Obwohl bei derlei Spielen und eigentlich auch insgesamt das „normale“ Publikum wesentlich emotionaler bei der Sache ist als bei uns in Deutschland, steht der aktive und organsierte Teil der Fanszene im Unterrang hinterm Tor, rund um die Gruppe bzw. Fanvereinigung „Original21“ nämlich.

Obwohl sicherlich auch der Anhang der Gelbschwarzen nicht für aufwendige Choreos bekannt ist, gibt es zumindest eine kleine optische Aktion zu Spielbeginn. Die beiden in Oberrang und Unterrang gezeigten Banner richten sich gegen die Geschichte des Stadtrivalen und die Mentalität dessen Anhängerschaft und bedeuten frei übersetzt „Vazela (was wohl eine umgangssprachliche Formulierung für Angsthase, Schwächling etc. ist) deine Geschichte sind die Lügen, der Verrat und die Schande“, ohne dass ich den Hintergrund genauer recherchiert hätte und dieser vermutlich hier auch den Rahmen sprengen würde.
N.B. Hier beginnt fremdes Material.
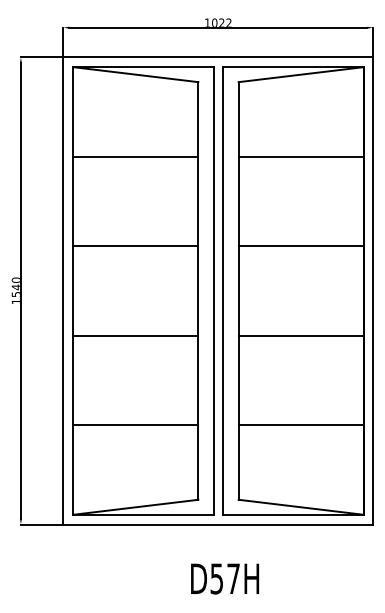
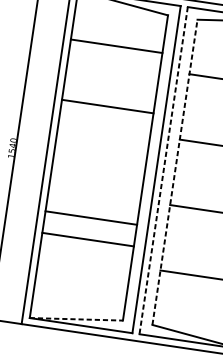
line: (135, 156) -> (116, 46), moved
line: (135, 246) -> (107, 106), moved
line: (223, 290) -> (163, 170), solid -> dashed
line: (238, 290) -> (174, 171), solid -> dashed
line: (135, 335) -> (91, 217), moved
line: (135, 425) -> (87, 239), moved
line: (136, 507) -> (76, 319), solid -> dashed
Passend dazu „hoppeln“ ein paar grünweiße „Angsthasen“ durch den Block.

Dazu dann – wie sollte es anders sein – Pyro, Pyro, Pyro, vereinzelt auch auf den Geraden und in den teureren Bereichen des Stadions. Stell dir vor, du zündest in einem deutschen Bundesligastadion einfach nen Bengalo auf der Haupttribüne…..

Eigentlich brannte immer mal wieder irgendwo eine Fackel, insbesondere nach dem einzigen Tor des Tages dann erneut recht massiv und der Schiri musste nach größeren Aktionen das Spiel mehrfach kurz unterbrechen, da der Rauch schwer abzog. Ein tierisch lauter Böller detonierte in Hälfte zwei neben dem Gästekeeper, dieser ging für wenige Minuten zu Boden und während in Deutschland das Spiel nun zu Ende gewesen wäre, schüttelte sich der Top-Lad zweimal und es ging weiter.

Nicht, dass ich Polenböller (bzw. dann hier eher Griechenböller) im Strafraum und sonst wo in irgendeiner Form gutheiße, zeigt dies doch wie anders die Uhren hier mitunter ticken.

Spielerisch war’s erneut ziemlich schwach, der Stimmung tat das aber im Grunde keinen Abbruch, denn diese war durchweg gut; sehr gut, um genau zu sein.

Ist man aber ganz kritisch und betrachtet man für sich, dass man auf ganz hohem Niveau klagt, dann lässt sich kritisieren, dass POAK ein paar Tage zuvor im Stadtderby lautstärketechnisch nen Tacken stärker war und dass AEK die Möglichkeiten (volles Haus, vollüberdachte kompakte Arena) nicht zu 100% ausgenutzt hat. Dies bestätigten mir dann ehrlicherweise auch ein Grieche sowie ein ausgewiesener Griechenlandexperte und ehemaliger Fanzineschreiber aus Stuttgart, mit denen ich mich während bzw. nach dem Spiel kurz austauschte.

Die Prozesse innerhalb der Fanszene müssen sich wohl noch im neuen Stadion etwas einspielen, um das maximale Potential auszuschöpfen. Aber wie gesagt, Jammern auf ganz hohem Ross. So waren wir natürlich dennoch vollends zufrieden mit dem Dargebotenen, sodass es dann am nächsten Vormittag gut gelaunt wieder ins kalte Deutschland gehen konnte.